# Text passage

● ● ● ● ● ● ●

Custom Mesh Variants
--------------------

**CloudMesh:**

Fixed procedural clouds (no greedy meshing). Uses 2D Simplex noise to determine cloud density at each point. Emits simplified geometry.

**ItemMesh:**

Dropped items (pickaxe, stick, etc.) use simplified meshes. No greedy meshing; pre-defined vertex data per item type.

**ObjMesh:**

Loads Wavefront .obj files (trees, decorative structures). Parses vertices, UVs, normals. Stores as-is; no meshing.

Replication Guide
-----------------

**To reimplement greedy meshing from scratch:**

1. Load voxel data into 3D array or flattened 1D array
2. For each of 3 planes:
   a. Build 2D solid/empty mask (iterate through slice)
   b. Extract rectangles greedily (nested loop with width/height expansion)
   c. For each rectangle, calculate 4 corner lights and AO values
   d. Pack into 32-bit integers
   e. Emit 2 triangles (6 indices) for the quad
3. Separate water faces from opaque
4. Upload to GPU as VBO
5. Render with phased passes (opaque → transparent)

● ● ● ● ● ● ●

# Exercise
Print everything in the mesh notes above from "1. Load voxel" down to "with width/height expansion)", word for word.

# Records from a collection
● ● ● ● ● ● ●

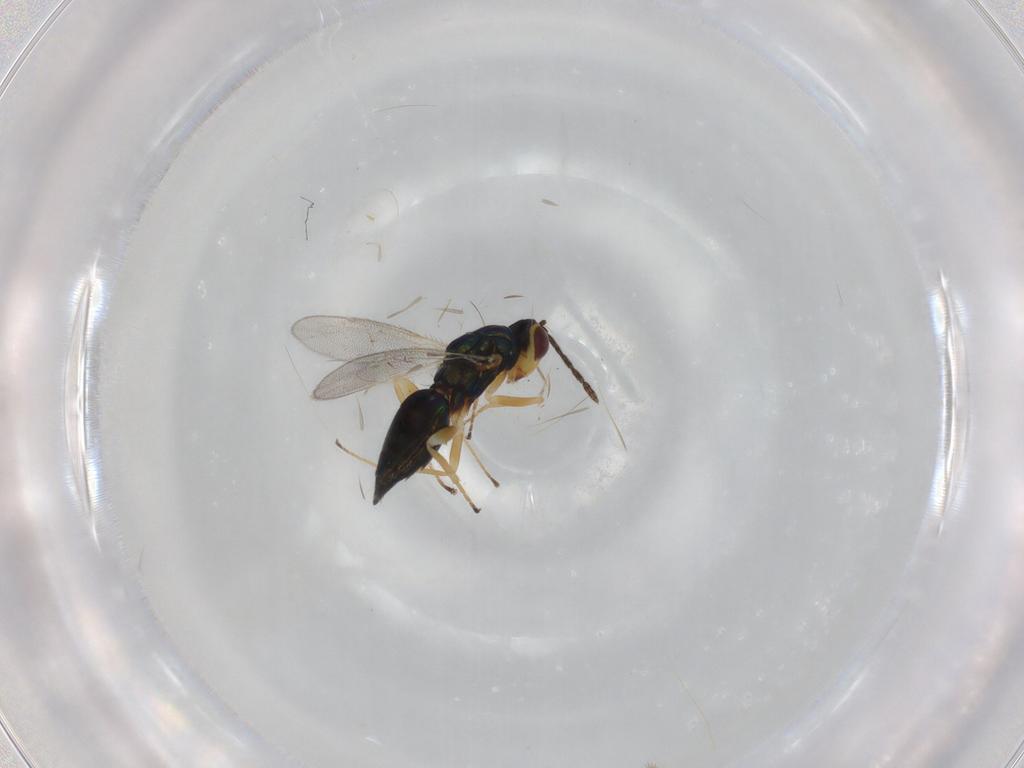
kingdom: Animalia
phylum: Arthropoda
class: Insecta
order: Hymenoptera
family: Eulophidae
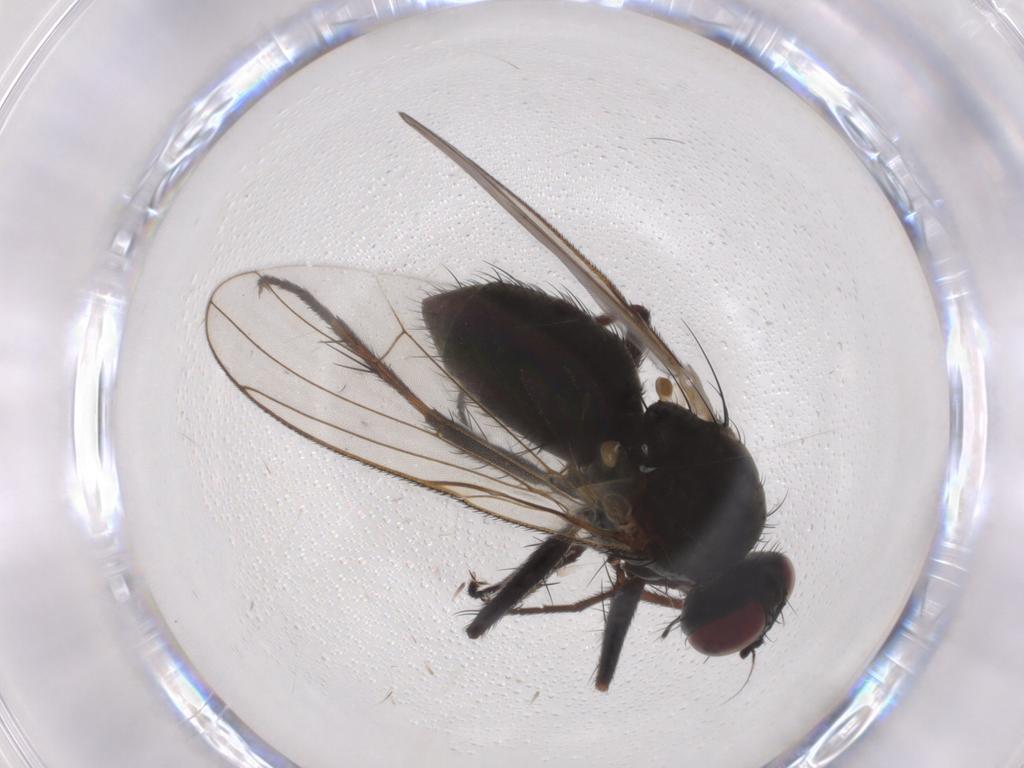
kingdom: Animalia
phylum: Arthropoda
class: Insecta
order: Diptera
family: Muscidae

● ● ● ● ● ● ●

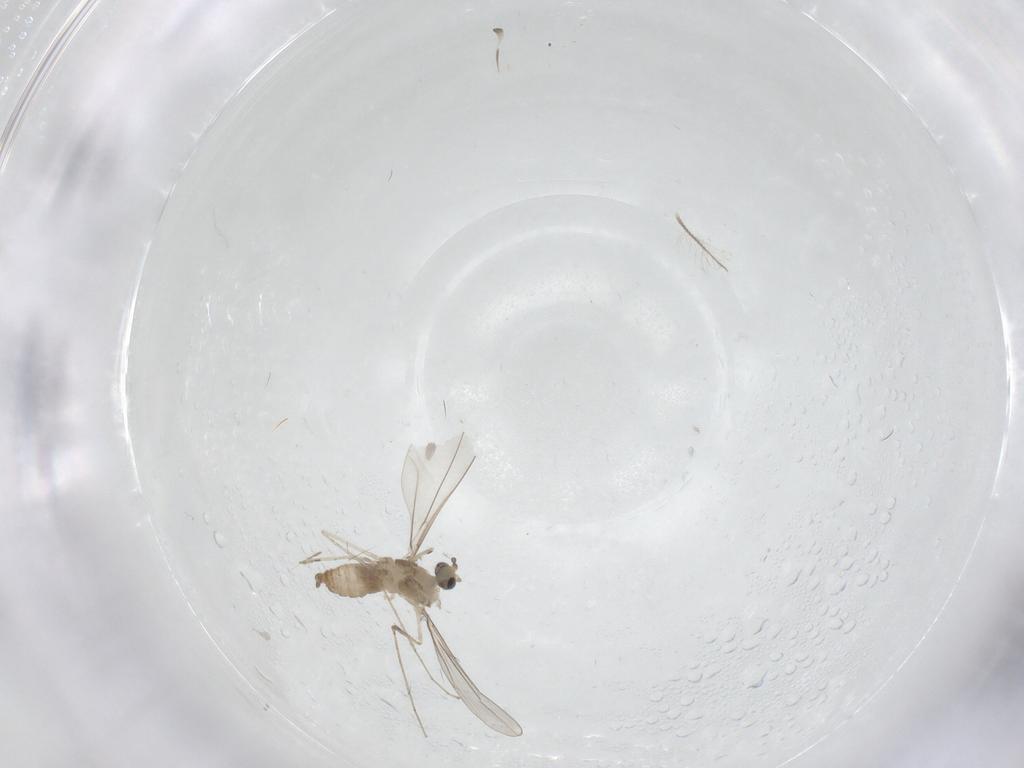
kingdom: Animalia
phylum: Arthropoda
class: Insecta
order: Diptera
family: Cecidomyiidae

● ● ● ● ● ● ●

# The solution
1. Load voxel data into 3D array or flattened 1D array
2. For each of 3 planes:
   a. Build 2D solid/empty mask (iterate through slice)
   b. Extract rectangles greedily (nested loop with width/height expansion)